Ce sont des achats réfléchis qui constituent aussi des encouragements pour les artistes.
Ce qui me porte vers une œuvre, c’est l’émotion, le bien-être qu’elle me procure, les questions qu’elle me posent, l’affinité, le dialogue qu’elle engage. L’art oblige à entrer en soi, à s’écouter.

Mère de cinq enfants, votre maison est souvent pleine d’adolescents.  Est-ce, pour vous, une manière de vous remettre en question ?
Certainement. J’aime l’adolescent car il est en train de se faire, de se découvrir. Malheureusement, aujourd’hui on abîme cette jeunesse qui a tant de potentiel.
J’aime les gens en évolution, pas ceux qui sont figés. Les artistes, les musiciens sont toujours dans le doute et ils doivent être là où on ne les attend pas. Ils ont des convictions, pas de certitudes.
J’apprécie aussi les musiciens, ils ont toujours à dire sur leur œuvre, je passe beaucoup de temps à les écouter.
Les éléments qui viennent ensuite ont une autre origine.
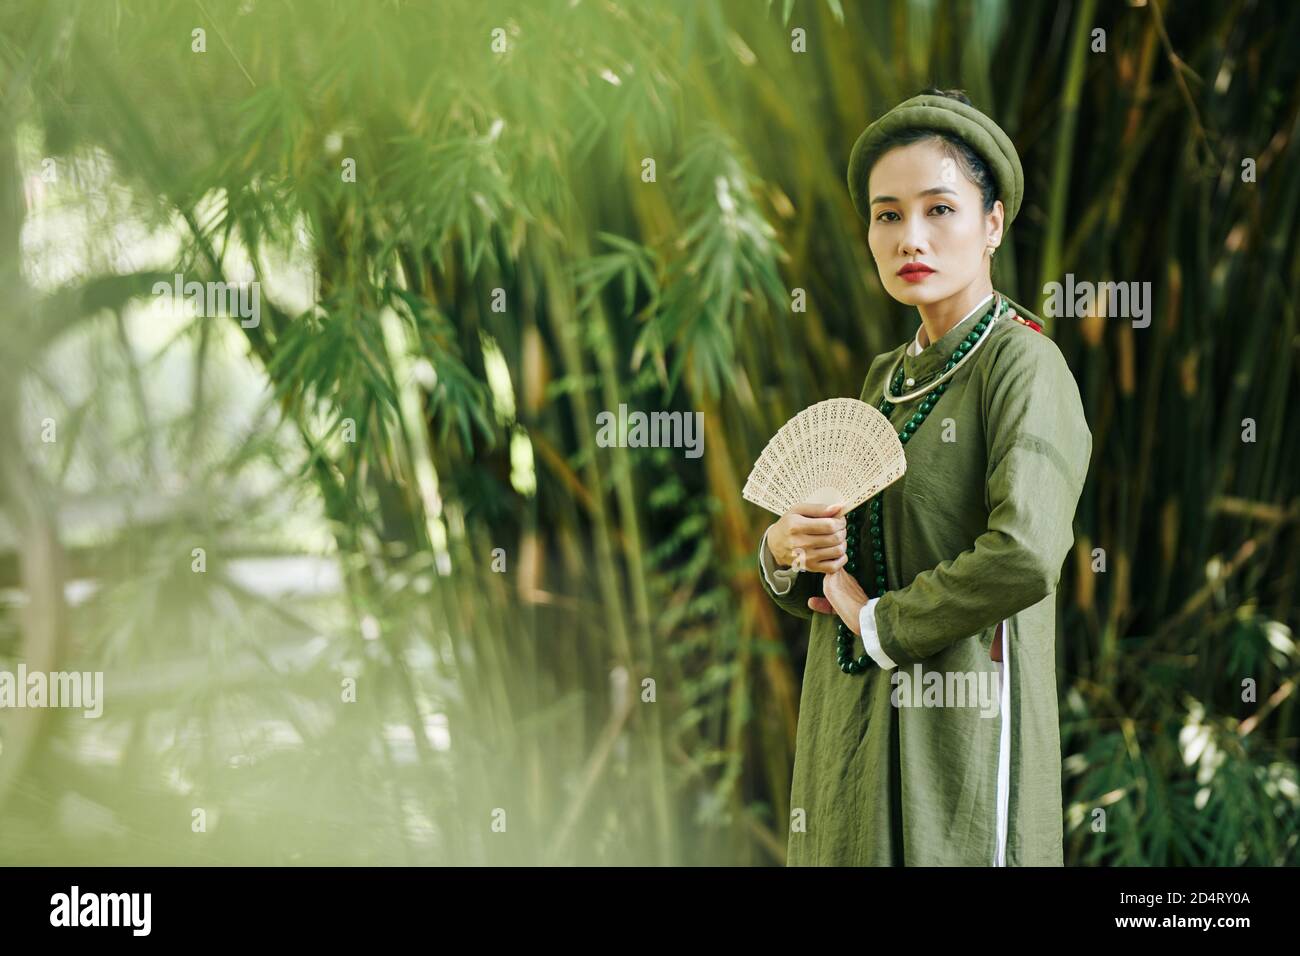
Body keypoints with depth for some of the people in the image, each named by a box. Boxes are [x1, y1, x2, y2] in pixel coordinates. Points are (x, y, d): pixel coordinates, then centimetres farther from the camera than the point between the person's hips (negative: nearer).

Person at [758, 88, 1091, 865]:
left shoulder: (1024, 365, -11)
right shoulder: (886, 377, 12)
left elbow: (1026, 555, -27)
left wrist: (878, 621, -13)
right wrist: (784, 552, -6)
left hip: (956, 735, -7)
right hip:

Que pensez-vous du marché de l’art actuellement ?
Il y a à nouveau des artistes qui vendent très cher comme dans les années 1980, mais beaucoup n’ont pas la vie facile. Heureusement, quelques collectionneurs font vivre l’art mais ils ne sont pas assez nombreux.
Pourtant à travers une collection on se dessine soi-même. On peut commencer avec peu d’argent, en achetant aux Puces, ou des multiples (comme à la galerie de Multiples rue Saint-Gilles), dans les ventes, ou en fragmentant les paiements. Quant à moi j’ai commencé vers neuf ans, j’avais accroché en bande au-dessus de mon lit tous les anges de Fra Angelico.

Biographie

1941 Agnès Troublé naît à Versailles. 1958 Mariée à l’éditeur Christian Bourgois, l’initiale de son nom deviendra sa signature de styliste : agnès b. 1973 Elle dépose sa propre marque. 1976 Première boutique ouverte à Paris. 1984 Ouverture de sa galerie d’art, rue du Jour à Paris. 1997 Agnès b. crée avec Boltanski, Point d’ironie. 2000 Elle reçoit les décorations de l’Ordre du Mérite et de Chevalier de la Légion d’Honneur. 2006 Agnès b. projette de créer une fondation artistique.

Cet article a été publié dans L'ŒIL n°584 du 1 octobre 2006, avec le titre suivant : Agnès b.